$AAPL - Apple Stock Is Caught Between Two Eras
Apple shares have stalled with iPhone sales, but medical breaththroughs using the Watch are coming
By Dana Blankenhorn, InvestorPlace Contributor
If you took good advice and have just held Apple (NASDAQ:AAPL) stock, say for five years, your patience has been rewarded. AAPL stock has more than doubled the gain in the S&P average, rising 109%, and delivered a stream of dividends rising from 47 cents per quarter to today’s 77 cents.
If you’ve tried to time Apple, getting in right after bad news, you may be out of the money.
Traders recognize the company is caught between two eras, that of the iPhone and that of the Apple Watch. Results will be choppy until the chasm is crossed. How long that will take is anyone’s guess. Some don’t even think Apple will cross it.
Shares that traded as high as $220 last year, and for less than $150 at the start of 2019, were due to open June 10 at $190. That’s a market cap of $875 billion. By comparison, Microsoft (NASDAQ:MSFT), has sailed past $1 trillion and Amazon (NASDAQ:AMZN) is now at $888 billion.
Apple Browning
Cut into an Apple and it will start to brown at the cut. Rot, in nature or in business, can appear quickly, unless innovation is obvious.
Apple today isn’t seen as an innovator. The iPhone was announced in 2007, and sales peaked in 2015. This product has consistently represented over half Apple’s revenue since 2013.
This is why Apple sales are down this year, but not by nearly as much as iPhone sales. Services, increasingly delivered by Apple’s own cloud, have taken up some of the slack.
This has become a primary focus, with Apple getting into TV, payments, gaming and news subscriptions. But with 20% growth adding less than what’s lost with reduced iPhone sales, analysts have become dissatisfied. Only half now have it as a buy, and three even say sell it.
The Next Gold Mine
As baby boomers continue to age, and as health care costs continue to increase, Apple has a new gold mine ready to open. Things like games, news and even TV are just placeholders.
It’s because of the Apple Watch that CEO Tim Cook has begun emphasizing privacy, and dissing fellow cloud czars Alphabet (NASDAQ:GOOG, NASDAQ:GOOGL) and Facebook (NASDAQ:FB) in public statements.
That’s because the Apple Watch can save lives. It’s not yet a full-fledged health device, and there are plenty of doctors claiming it can’t be trusted in that way.
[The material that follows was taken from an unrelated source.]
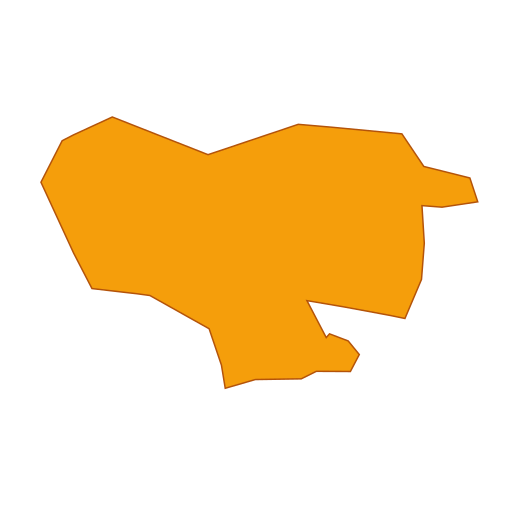 the district of Gurvansaixan, Dundgovi, Mongolia, rotated 183°
{"feature_id": "93677404B69080811901950", "entity_name": "Gurvansaixan", "entity_type": "district", "adm_level": 2, "iso_a3": "MNG", "parent_name": "Mongolia", "parent_adm1": "Dundgovi", "projection": "robinson", "projection_center": [107.027, 45.584], "detail": "fine", "context": "isolated", "style": "filled", "palette": "amber", "viewbox_px": 512, "rotation_deg": 183, "n_neighbors": 0, "source": "geoboundaries", "source_scale": "gbopen_adm2", "svg_char_len": 619}
<svg xmlns="http://www.w3.org/2000/svg" viewBox="0 0 512 512"><g transform="rotate(183 256 256)"><path d="M418.1,214.9L384.9,212.8L373.2,212.1L359.9,211.0L299.0,180.9L284.8,145.2L279.8,122.3L250.2,132.6L204.4,135.7L189.7,144.0L155.7,145.6L147.7,163.0L159.5,176.0L178.5,182.1L181.6,178.2L202.8,214.1L165.7,209.8L118.5,203.6L104.0,201.4L89.5,241.3L88.6,277.5L92.9,315.0L72.8,314.5L37.4,321.7L46.5,345.1L86.9,353.0L93.1,354.2L116.7,385.6L187.7,388.6L220.7,389.7L309.2,354.7L312.3,355.7L406.8,387.3L444.6,367.4L455.6,361.0L474.6,318.4L438.3,249.4L418.1,214.9Z" fill="#f59e0b" stroke="#b45309" stroke-width="1.5"/></g></svg>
But it doesn’t have to be.
That’s because three-quarters of the $3.5 trillion U.S. health bill involves chronic conditions like heart disease and diabetes.
Even at its present, primitive level, Apple helps in cardiology, telling patients when they need to see a doctor for detailed tests.
The big money will come from monitoring sugar levels. Apple has been working toward this for years and there are external devices that connect to the Watch. Getting monitoring into the Watch, making it non-invasive, is the next step.
Diabetes was a $327 billion market in 2017, up from $245 billion in 2012, and 67% of that cost is paid by government. Even small improvements in diabetes monitoring can create big dividends. And then you have the Watch, for getting more services.
The Bottom Line on AAPL Stock
Chasing Apple when it’s high will still cost you money because the topping-out of the iPhone market will continue to drive negative headlines.
Instead accumulate it slowly, when everyone is dissing Apple, as in early May, and put it away. Once the gold mine is open, probably in two to three years, your patience will be rewarded, as it was with the iPhone.
The Apple Cloud has not yet begun to produce its rain.